Dr. Walter Stein says that Aquinas represents the "true" Manicheism and criticizes the false which had become a "travesty"- Note 10, Chapter 4, The Ninth Century.
"In response to the opposition of Manichaean dualism Aquinas emphasises that the union of body and soul is essential for humans, and that it is to the advantage of both body and soul. "To be united to body is not to the detriment of the soul but to its enrichment. There is the substantial benefit of completing human nature, and the accidental benefit of achieving knowledge that can only be acquired through the senses".
"He says that our body substance is not from an evil principle, as the Manichaeans imagine, but from God. "By the friendship of charity, by which we love God should we cherish the body." In his opinion the psycho-somatic interdependence goes so far that the quality of intellectual life depends on the quality of the body. When the body is a hindrance for the achievements of the higher aims of human life, it is not due to its being body, but to sin which corrupts the body and disturbs the harmony between body and soul."

As you can see, the doctrine he was opposing was one of the Lucifer-Gnosis. 

An interesting point Dr. Stein makes is that Aquinas was a descendant of Landulf II of Capua (Klingsor). (Family tree given by Erchempertus quoted in The Ninth Century, Chapter 6, note 8.)

Aquinas was not so tolerant of heretics (advising they be put to death):
Aquinas and the Heretics:
"With regard to heretics there are two points to be observed, one on their side, the other on the side of the Church. As for heretics their sin deserves banishment, not only from the Church by excommunication, but also from this world by death. To corrupt the faith, whereby the soul lives, is much graver than to counterfeit money, which supports temporal life. Since forgers and other malefactors are summarily condemned to death by the civil authorities, with much more reason may heretics as soon as they are convicted of heresy be not only excommunicated, but also justly be put to death.

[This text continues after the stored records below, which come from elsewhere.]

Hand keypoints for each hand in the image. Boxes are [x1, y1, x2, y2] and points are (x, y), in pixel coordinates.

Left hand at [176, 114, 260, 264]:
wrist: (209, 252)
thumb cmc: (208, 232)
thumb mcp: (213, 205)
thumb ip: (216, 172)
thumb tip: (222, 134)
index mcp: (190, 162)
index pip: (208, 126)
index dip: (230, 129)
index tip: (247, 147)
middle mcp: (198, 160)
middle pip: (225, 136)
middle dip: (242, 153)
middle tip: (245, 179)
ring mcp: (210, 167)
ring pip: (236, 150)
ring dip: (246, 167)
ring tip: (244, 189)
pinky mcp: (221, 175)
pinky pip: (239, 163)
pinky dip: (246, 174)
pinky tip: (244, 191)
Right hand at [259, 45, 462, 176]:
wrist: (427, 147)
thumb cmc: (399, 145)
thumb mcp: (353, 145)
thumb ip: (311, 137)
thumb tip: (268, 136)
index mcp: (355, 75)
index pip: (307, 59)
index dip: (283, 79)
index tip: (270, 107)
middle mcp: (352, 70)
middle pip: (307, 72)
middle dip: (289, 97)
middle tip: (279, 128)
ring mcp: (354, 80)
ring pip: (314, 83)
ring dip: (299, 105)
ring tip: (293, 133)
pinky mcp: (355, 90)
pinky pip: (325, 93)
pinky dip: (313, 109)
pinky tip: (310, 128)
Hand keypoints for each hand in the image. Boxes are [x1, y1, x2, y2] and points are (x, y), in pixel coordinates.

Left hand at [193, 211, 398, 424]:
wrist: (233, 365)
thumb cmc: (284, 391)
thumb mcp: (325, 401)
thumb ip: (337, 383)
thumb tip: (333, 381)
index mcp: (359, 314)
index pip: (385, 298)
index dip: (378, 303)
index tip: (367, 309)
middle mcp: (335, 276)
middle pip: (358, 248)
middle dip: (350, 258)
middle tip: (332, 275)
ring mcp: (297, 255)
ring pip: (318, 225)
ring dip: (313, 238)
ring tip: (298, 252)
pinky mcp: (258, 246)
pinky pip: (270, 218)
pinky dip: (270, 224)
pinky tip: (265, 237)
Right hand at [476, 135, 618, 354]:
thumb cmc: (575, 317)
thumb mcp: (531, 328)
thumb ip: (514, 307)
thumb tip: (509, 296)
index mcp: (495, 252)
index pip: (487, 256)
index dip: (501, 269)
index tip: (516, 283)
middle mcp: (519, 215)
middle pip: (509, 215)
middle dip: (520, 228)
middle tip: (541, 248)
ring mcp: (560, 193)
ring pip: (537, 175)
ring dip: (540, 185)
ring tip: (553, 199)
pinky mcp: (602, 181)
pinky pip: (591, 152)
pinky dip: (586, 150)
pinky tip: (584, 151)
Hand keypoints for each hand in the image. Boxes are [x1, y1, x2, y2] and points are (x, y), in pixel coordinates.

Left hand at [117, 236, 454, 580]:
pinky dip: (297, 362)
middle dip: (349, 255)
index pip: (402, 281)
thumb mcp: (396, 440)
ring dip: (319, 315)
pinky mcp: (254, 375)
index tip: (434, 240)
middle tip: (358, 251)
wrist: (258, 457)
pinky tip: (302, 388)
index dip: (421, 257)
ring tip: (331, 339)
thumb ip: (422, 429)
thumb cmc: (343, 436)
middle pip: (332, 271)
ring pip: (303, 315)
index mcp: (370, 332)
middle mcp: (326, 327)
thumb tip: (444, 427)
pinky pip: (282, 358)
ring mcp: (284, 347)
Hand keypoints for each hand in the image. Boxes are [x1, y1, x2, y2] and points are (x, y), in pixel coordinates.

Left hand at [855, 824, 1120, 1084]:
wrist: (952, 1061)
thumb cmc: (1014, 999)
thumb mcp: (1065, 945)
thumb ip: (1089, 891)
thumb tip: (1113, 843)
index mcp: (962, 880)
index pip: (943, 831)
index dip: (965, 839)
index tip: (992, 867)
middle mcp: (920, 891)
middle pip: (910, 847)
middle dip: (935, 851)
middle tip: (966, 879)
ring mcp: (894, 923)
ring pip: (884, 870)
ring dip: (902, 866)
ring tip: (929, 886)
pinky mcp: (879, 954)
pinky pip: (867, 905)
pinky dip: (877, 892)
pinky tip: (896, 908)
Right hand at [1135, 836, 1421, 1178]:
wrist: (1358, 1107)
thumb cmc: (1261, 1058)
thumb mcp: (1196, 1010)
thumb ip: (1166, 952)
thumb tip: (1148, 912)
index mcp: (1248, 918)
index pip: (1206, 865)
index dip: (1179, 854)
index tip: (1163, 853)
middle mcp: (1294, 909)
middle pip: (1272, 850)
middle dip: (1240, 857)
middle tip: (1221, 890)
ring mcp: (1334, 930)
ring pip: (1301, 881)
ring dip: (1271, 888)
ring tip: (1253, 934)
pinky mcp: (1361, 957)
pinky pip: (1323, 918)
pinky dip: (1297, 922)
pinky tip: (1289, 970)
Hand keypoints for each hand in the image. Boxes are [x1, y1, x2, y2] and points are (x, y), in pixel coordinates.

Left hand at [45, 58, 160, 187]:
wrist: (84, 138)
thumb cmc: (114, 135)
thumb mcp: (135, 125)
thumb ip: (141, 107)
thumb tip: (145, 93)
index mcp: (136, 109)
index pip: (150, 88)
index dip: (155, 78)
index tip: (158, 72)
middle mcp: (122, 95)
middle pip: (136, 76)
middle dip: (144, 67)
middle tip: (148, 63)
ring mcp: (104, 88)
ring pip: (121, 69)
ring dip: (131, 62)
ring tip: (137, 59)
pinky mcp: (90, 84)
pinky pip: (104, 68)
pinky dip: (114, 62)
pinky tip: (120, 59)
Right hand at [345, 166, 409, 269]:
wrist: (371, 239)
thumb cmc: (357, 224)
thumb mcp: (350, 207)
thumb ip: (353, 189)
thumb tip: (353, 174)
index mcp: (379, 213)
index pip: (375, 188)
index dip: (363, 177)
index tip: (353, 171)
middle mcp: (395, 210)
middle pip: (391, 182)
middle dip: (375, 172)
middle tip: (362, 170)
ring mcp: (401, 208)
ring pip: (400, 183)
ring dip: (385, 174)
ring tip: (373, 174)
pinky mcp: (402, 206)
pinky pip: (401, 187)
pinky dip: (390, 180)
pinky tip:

"But on the side of the Church is mercy which seeks the conversion of the wanderer, and She condemns him not at once, but after the first and second admonition, as the Apostle directs. Afterwards, however, if he is still stubborn, the Church takes care of the salvation of others by separating him from the Church through excommunication, and delivers him to the secular court to be removed from this world by death. The Decretum repeats Jerome's comment, "Cut off the decayed flesh, expel the mangy sheep from the fold, lest the whole house . . . the whole body, the whole flock burn, perish, rot, die. Arius was but a single spark in Alexandria, but as it was not at once put out, the whole world was laid waste by his flame."